Menurut Dirjen Peternakan Mathur Riady, pangan asal hewan merupakan sumber asam amino esensial yang tidak tergantikan. Dalam pemenuhan protein ini, lanjut dia, peternakan banyak memberikan kontribusi. “Sebenarnya, Indonesia sangat potensial sebagai penghasil telur dan daging yang besar. Namun, satu hal yang masih memprihatinkan adalah tingkat konsumsinya masih rendah,” ungkap Mathur ketika membuka seminar bertema “Membangun kesehatan dan Kecerdasan Bangsa Melalui Pangan Asal Hewan”, di ajang pameran Indolivestock 2006, beberapa waktu lalu.
Akibat kekurangan protein hewani, menurut Ketua Umum Ikatan Dokter Indonesia dr. Farid Anfasa Moeloek, peringkat Indonesia juga turun dalam Human Development Index (HDI) dari peringkat 95 pada 1995 ke peringkat 110 pada 2004. Sebenarnya, lanjut dia, ada tiga kriteria untuk menentukan peringkat HDI, yaitu tingkat kesehatan, pendidikan, dan pendapatan keluarga. Berkaitan dengan itu Farid menjelaskan, berarti masyarakat kita tambah tahun bukan tambah sehat tapi tambah sakit-sakitan. Pendidikan di negara kita bukan tambah pandai tapi tambah bodoh. Begitu juga pendapatannya, bukan tambah naik tapi tambah menurun atau miskin. “Jadi sudah lengkaplah bangsa kita ini sudah miskin, bodoh, dan sakit-sakitan. Inilah cerminan dari etalase bangsa kita,” tandasnya.
Farid menambahkan, kemiskinan dan kebodohan inilah penyebab kita kurang pangan dan gizi sehingga kita jadi sakit-sakitan. Oleh karena itu harus diubah paradigmanya dari paradigma sakit jadi paradigma hidup sehat. Tiga dari sepuluh indikator penting dalam hidup sehat, menurut mantan menteri kesehatan itu, adalah pola hidup sehat, berperilaku sehat, dan tidak mengonsumsi rokok apalagi narkoba.
Sementara menurut ahli gizi dari IPB, Dr. Hardinsyah, menurunnya HDI Indonesia lebih banyak disebabkan oleh rendahnya konsumsi protein hewani. Sehingga berdampak pada tingkat kualitas hidup dan tingkat kecerdasan masyarakat. “Protein merupakan zat gizi yang sangat dibutuhkan manusia bagi pertumbuhan dan perkembangan. Karena protein berperan penting dalam pembentukan sel-sel dan jaringan baru tubuh serta memelihara pertumbuhan dan perbaikan jaringan yang rusak. Protein juga bisa menjadi bahan untuk energi bila keperluan tubuh akan karbohidrat dan lemak tidak terpenuhi,” jelasnya.
Kaitannya dengan membangun kecerdasan bangsa, peran protein hewani sangat diperlukan karena memiliki keunggulan tersendiri, yaitu asam folat dan kaya dengan Vitamin B12 yang tidak ditemui dalam protein nabati. “Asam folat dan Vitamin B12 berguna bagi optimalisasi fungsi syaraf sehingga menyebabkan kemampuan memorinya lebih tinggi dibandingkan orang yang tidak mengkonsumsi pangan hewani terutama dari susu dan telur,” jelas Hardinsyah.
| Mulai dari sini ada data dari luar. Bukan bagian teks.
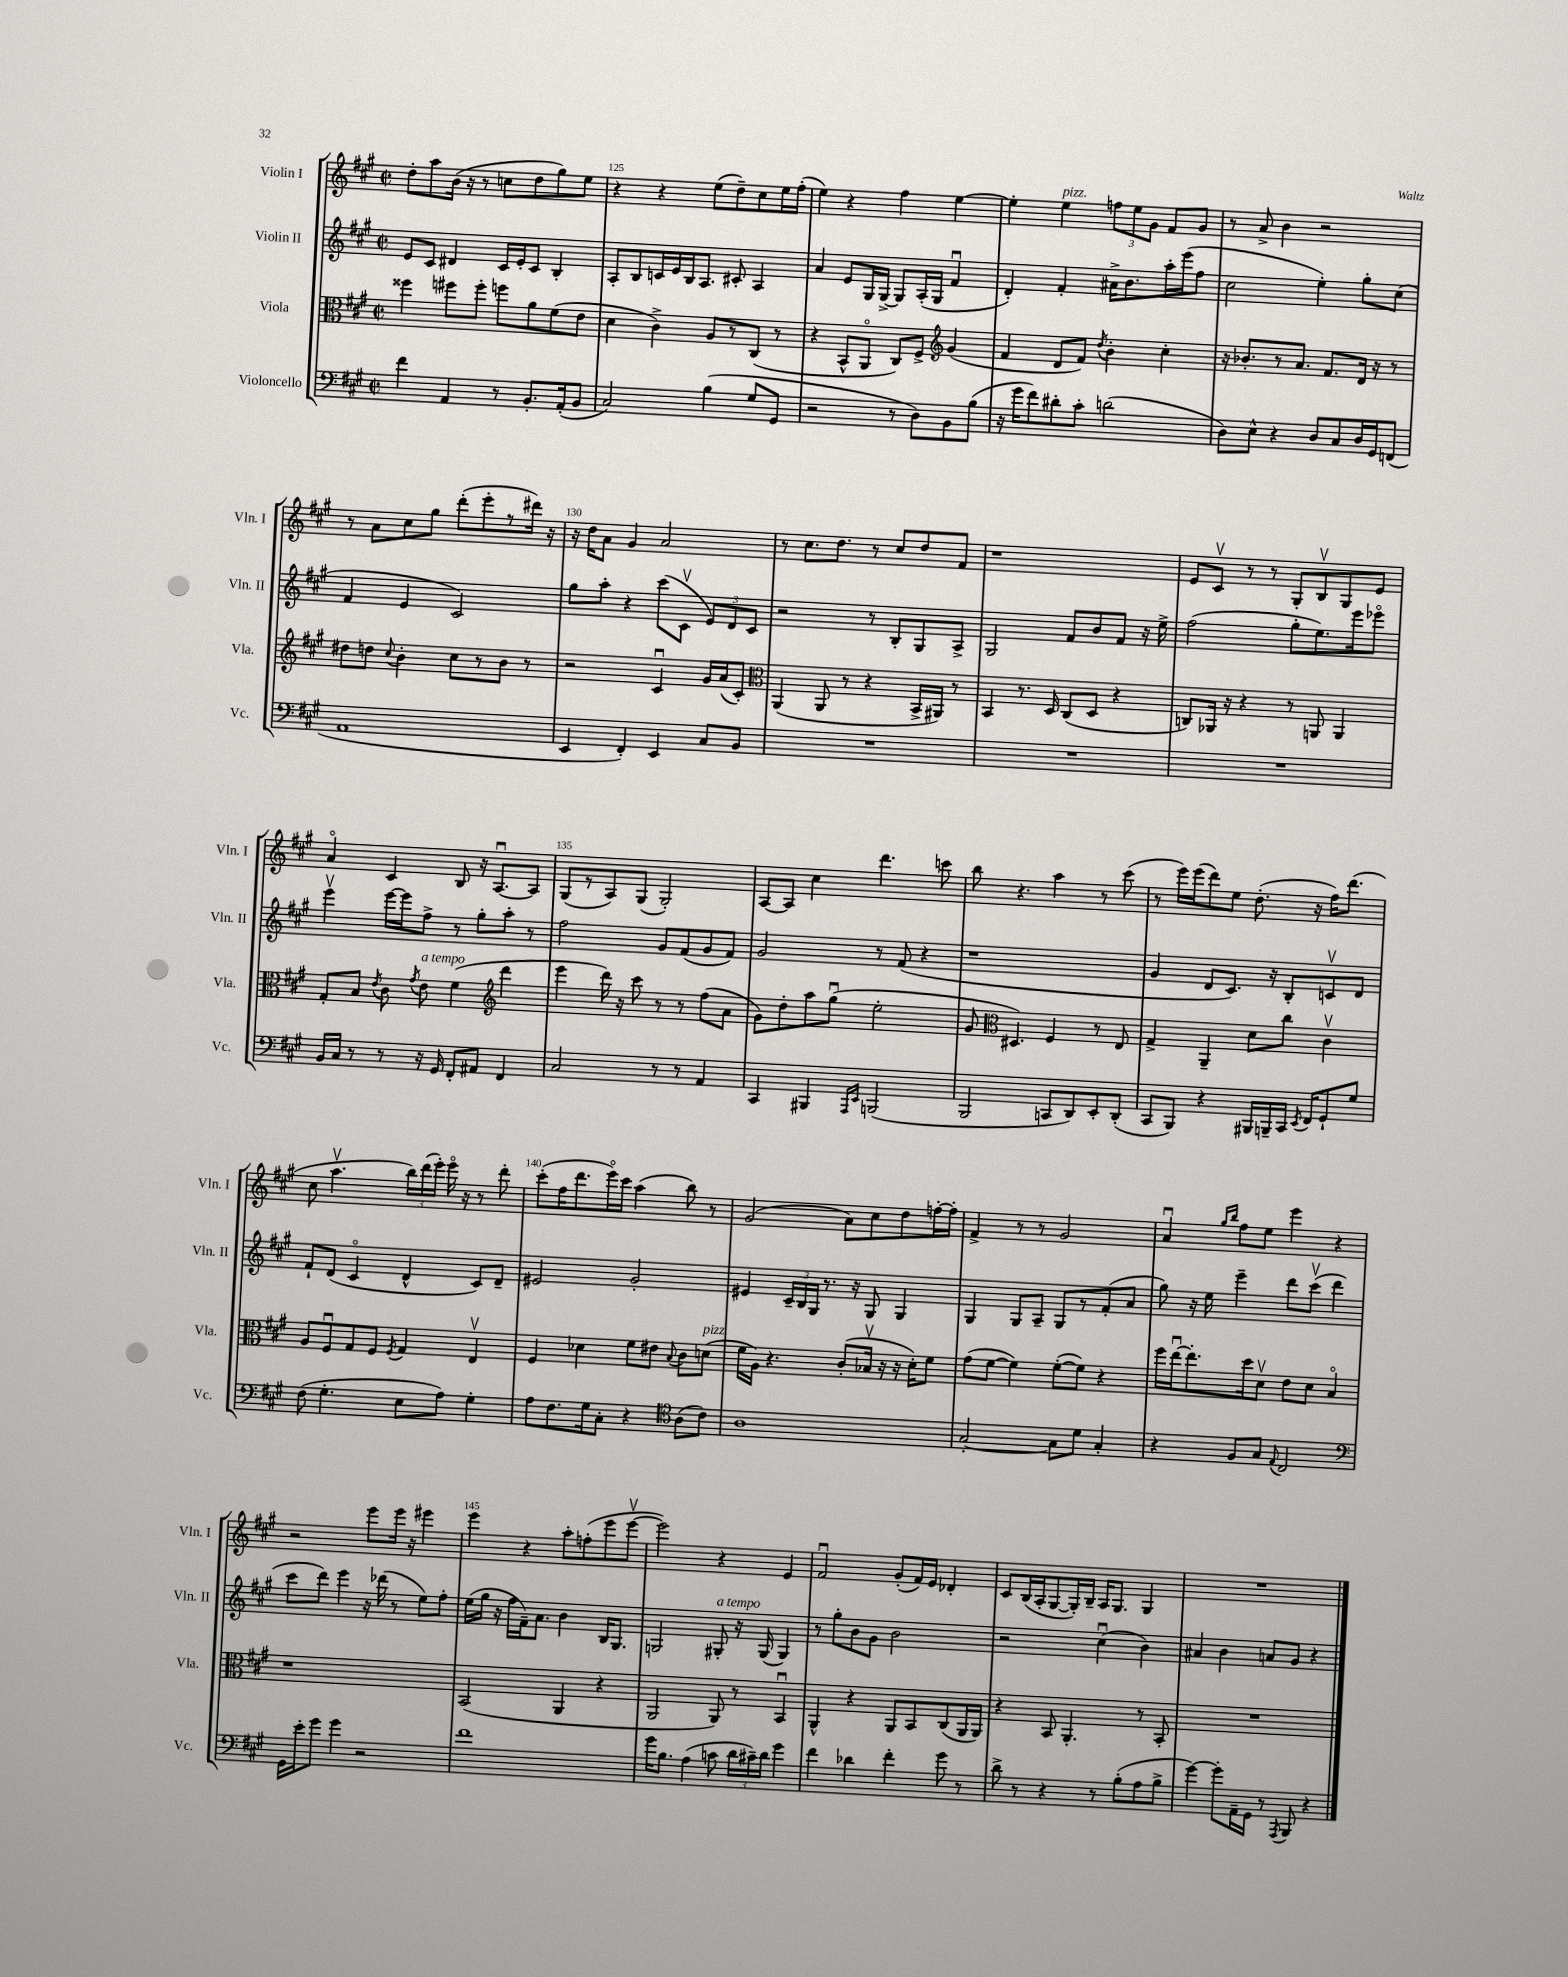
<<
\new StaffGroup <<
\new Staff = "s0" \with { instrumentName = "Violin I" shortInstrumentName = "Vln. I" } {
    \clef treble \key a \major \defaultTimeSignature \time 2/2
    \autoBeamOff d''8[-. a''8 b'16]( r16 r8 c''8[ d''8 gis''8) e''8] |
    r4 r4 e''8[( d''8--) cis''8 e''16 fis''16]-.( |
    e''4) r4 fis''4 e''4~ |
    e''4-. e''4^\markup { \italic "pizz." } \tuplet 3/2 { f''8[ e''8 gis'8] } fis'8[ gis'8] |
    r8 a'8-> b'4 r2 |
    r8 a'8[ cis''8 gis''8] d'''8[-.( e'''8-. r8 dis'''16]) r16 |
    r16 d''16[ a'8] gis'4 a'2 |
    r8 cis''8.[ d''8.] r8 cis''8[ d''8 fis'8] |
    r1 |
    e'8[ cis'8]\upbow r8 r8 gis8[-. b8\upbow gis8 e'8] |
    a'4\flageolet cis'4 b8 r16 a8.[~\downbow a8] |
    gis8[( r8 a8) gis8]( gis2-.) |
    a8[~ a8] cis''4 d'''4. c'''8 |
    b''8 r4. a''4 r8 cis'''8( |
    r8 e'''16[) e'''16( d'''8) e''8] d''8.-.( r16 fis''16[) d'''8.]( |
    cis''8 a''4.\upbow \tuplet 3/2 { b''16[) d'''16( e'''16]-.) } e'''16\flageolet r16 r8 d'''8-. |
    cis'''8[-.( fis''16 d'''8. e'''16\flageolet) cis'''16] a''4( b''8) r8 |
    gis'2( a'8[) cis''8 d''8 f''16~-. f''16]-. |
    fis'4-> r8 r8 gis'2 |
    a'4\downbow \grace { gis''16[ b''16] } fis''8[ e''8] e'''4 r4 |
    r2 e'''8[ e'''16] r16 eis'''4 |
    e'''4 r4 a''8[-. f''8-.( e'''8 e'''8]~\upbow |
    e'''2) r4 e'4 |
    fis'2\downbow gis'8[-.( fis'16) e'16] des'4-. |
    cis'8[ b16( a16-. gis8~ gis16-.) b16]-- a16[ gis8.] gis4 |
    R1 \bar "|." |
}
\new Staff = "s1" \with { instrumentName = "Violin II" shortInstrumentName = "Vln. II" } {
    \clef treble \key a \major \defaultTimeSignature \time 2/2
    \autoBeamOff e'8[ cis'8] dis'4 cis'16[ e'16-. cis'8] b4-. |
    a8[-. b8 c'16 e'16 b16 a8.] cis'8-. a4 |
    a'4 e'8[ gis16 gis16]~-> gis8[ a16-.( gis16] fis'4\downbow |
    d'4-.) fis'4-. ais'16[-> b'8. a''16-. e'''16( fis''8] |
    cis''2 e''4-.) gis''8[-. cis''8]( |
    fis'4 e'4 cis'2) |
    gis''8[ a''8]-. r4 cis'''8[( cis'8]\upbow \tuplet 3/2 { e'8[) d'8 cis'8] } |
    r2 r8 b8[-. gis8 a8]-> |
    gis2 fis'8[ b'8 fis'8] r16 e''16-> |
    fis''2( gis''8[-. e''8.) e'''16 ees'''8]\flageolet |
    e'''4\upbow e'''16[~ e'''16 fis''8]-> r8 gis''8[-. a''8]-. r8 |
    fis''2 gis'8[ fis'8( gis'8 fis'8]) |
    gis'2 r8 fis'8( r4 |
    r1 |
    gis'4 d'8[ cis'8.]) r16 b8[-. c'8\upbow d'8] |
    fis'8[-! d'8]( cis'4\flageolet d'4-^ cis'8[) d'8]-- |
    eis'2 gis'2-. |
    eis'4 \tuplet 3/2 { cis'16[-- b16 gis16] } r8. r16 gis8 gis4 |
    gis4 gis8[ a8]-- gis8[ r8 fis'8-.( a'8] |
    gis''8) r16 e''16 e'''4-- d'''8[ cis'''8]\upbow( d'''4 |
    cis'''8[ d'''8]) e'''4 r16 des'''16( r8 e''8[) fis''8]-. |
    e''16[( gis''16] r16 fis''16[ fis'16--) a'8.] b'4 b16[ gis8.] |
    g2 gis8-.^\markup { \italic "a tempo" } r16 gis16( gis4) |
    r8 gis''8[-. b'8 gis'8] b'2 |
    r2 cis''4\downbow( b'4) |
    ais'4 b'4 a'8[ gis'8] r4 \bar "|." |
}
\new Staff = "s2" \with { instrumentName = "Viola" shortInstrumentName = "Vla." } {
    \clef alto \key a \major \defaultTimeSignature \time 2/2
    \autoBeamOff fisis''4 fis''8[ fis''8]-. f''8[ a'8 fis'8( e'8] |
    d'4 cis'4->) a8[ r8 cis8]( r8 |
    r4 b,8[-^ a,8]\flageolet cis8[) fis8]-> \clef treble gis'4( |
    fis'4 d'8[ fis'8]) \acciaccatura { d''8 } b'4-. cis''4-. |
    r16 bes'8.[-. r8 a'8.] fis'8.[ d'16] r16 r8 |
    dis''8[ d''8] \appoggiatura { cis''8 } b'4-. cis''8[ r8 b'8] r8 |
    r2 cis'4\downbow gis'16[ a'16( cis'8]-.) |
    \clef alto a,4( a,8 r8 r4 b,16[-> ais,16]) r8 |
    b,4 r8. d16 cis8[( d8] r4 |
    c8[) aes,16] r16 r4 r8 a,8 a,4 |
    gis8[-. b8] \acciaccatura { e'8 } cis'8 \acciaccatura { gis'8 } e'8^\markup { \italic "a tempo" } fis'4( \clef treble d'''4 |
    e'''4 d'''16) r16 cis'''8 r8 r8 fis''8[( a'8] |
    gis'8[) d''8-. a''8 gis''8]\downbow( e''2-. |
    gis'8 \clef alto dis4.) fis4 r8 e8 |
    gis4-> a,4-- d'8[ cis''8] cis'4\upbow |
    a8[ fis8\downbow gis8 fis8] \acciaccatura { fis8 } gis4 e4\upbow |
    fis4 des'4 fis'8[ eis'8] \appoggiatura { b8 } cis'8[ d'8]^\markup { \italic "pizz." }( |
    fis'16[ a16]) r4. cis'8[-.( bes16]\upbow r16 r16 d'16[-.) fis'8] |
    gis'8[( fis'8]~ fis'4) fis'8[~-.( fis'8]) r4 |
    fis''16[ e''16~\downbow e''8.-. d''16 d'8]\upbow e'8[ d'8] b4\flageolet |
    r1 |
    b,2( a,4 r4 |
    a,2 a,8) r8 b,4\downbow |
    a,4-^ r4 a,8[ b,8 cis8( a,16 a,16]) |
    r4 b,8 a,4.-. r8 b,8-. |
    R1 \bar "|." |
}
\new Staff = "s3" \with { instrumentName = "Violoncello" shortInstrumentName = "Vc." } {
    \clef bass \key a \major \defaultTimeSignature \time 2/2
    \autoBeamOff fis'4 a,4 r8 b,8.[-. a,16-.( b,8] |
    cis2) b4( gis8[ gis,8] |
    r2 r8 d8[) b,8 b8]( |
    r16 gis'16[ fis'8) dis'8-. cis'8]-. d'2( |
    d8[) e8]-^ r4 d8[ cis8 d16 gis,16 f,8]( |
    a,1 |
    e,4 fis,4-.) e,4 cis8[ b,8] |
    R1 |
    R1 |
    R1 |
    b,16[ cis16] r8 r8 r16 gis,16 fis,8[-. ais,8] fis,4 |
    cis2 r8 r8 a,4 |
    cis,4 bis,,4 \grace { a,,16[ e,16] } b,,2( |
    b,,2 c,8[ d,8) e,8-. d,8]-.( |
    cis,8[ b,,8]) r4 bis,,16[ b,,16-- cis,16] \acciaccatura { e,8 } fis,16[ gis,8-! gis8] |
    fis8( gis4.-. e8[ a8]) gis4-. |
    a8[ fis8. gis16 cis8]-. r4 \clef tenor a8[( cis'8]) |
    a1 |
    gis2~-. gis8[ d'8] gis4-. |
    r4 fis8[ gis8] \appoggiatura { e8 } cis2 |
    \clef bass gis,16[ e'16-. gis'8] gis'4 r2 |
    fis'1 |
    gis'16[ b8.] a4( c'8 \tuplet 3/2 { d'16[ cis'16--) d'16] } gis'4 |
    fis'4 des'4 fis'4-. gis'8 r8 |
    d'8-> r8 r4 r8 b8[-.( a8 b8]-> |
    gis'4~) gis'8[-. a,16-- gis,16] r8 \acciaccatura { a,,8 } b,,8 r4 \bar "|." |
}
>>
>>
\layout { \context { \Score currentBarNumber = #124 \override BarNumber.break-visibility = ##(#f #t #t) barNumberVisibility = #(every-nth-bar-number-visible 5) } }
Salah satu peserta, Rahmat, mempertanyakan mahalnya harga telur dan daging sehingga masyarakat tidak mampu untuk membeli. Achmad Dawami, moderator seminar menanggapi, “Itu merupakan pendapat yang sementara ini digembar-gemborkan tapi keliru,” ujarnya menyakinkan. Ia pun mengungkap lebih jauh, selama ini banyak kepala keluarga yang lebih senang membeli rokok daripada membeli telur buat keluarganya.
Padahal harga satu bungkus rokok hampir sama dengan harga satu kilogram telur. Sehingga kalau mau menjalankan pola hidup sehat, mulai kurangi membeli rokok dan uang untuk beli rokok sebaiknya dibelikan telur bagi keluarga. “Telur itu merupakan pangan yang bergizi dan bermanfaat bagi anak-anak yang membutuhkan protein tinggi untuk pertumbuhannya,” jelasnya.
Achmad Dawami juga mengingatkan pada peserta, untuk menularkan ilmu yang didapat saat ini agar bisa bermanfaat bagi masyarakat lain. Sehinggga tidak ada keraguan lagi untuk mengkonsumsi pangan asal hewan untuk menjadi lebih sehat dan cerdas.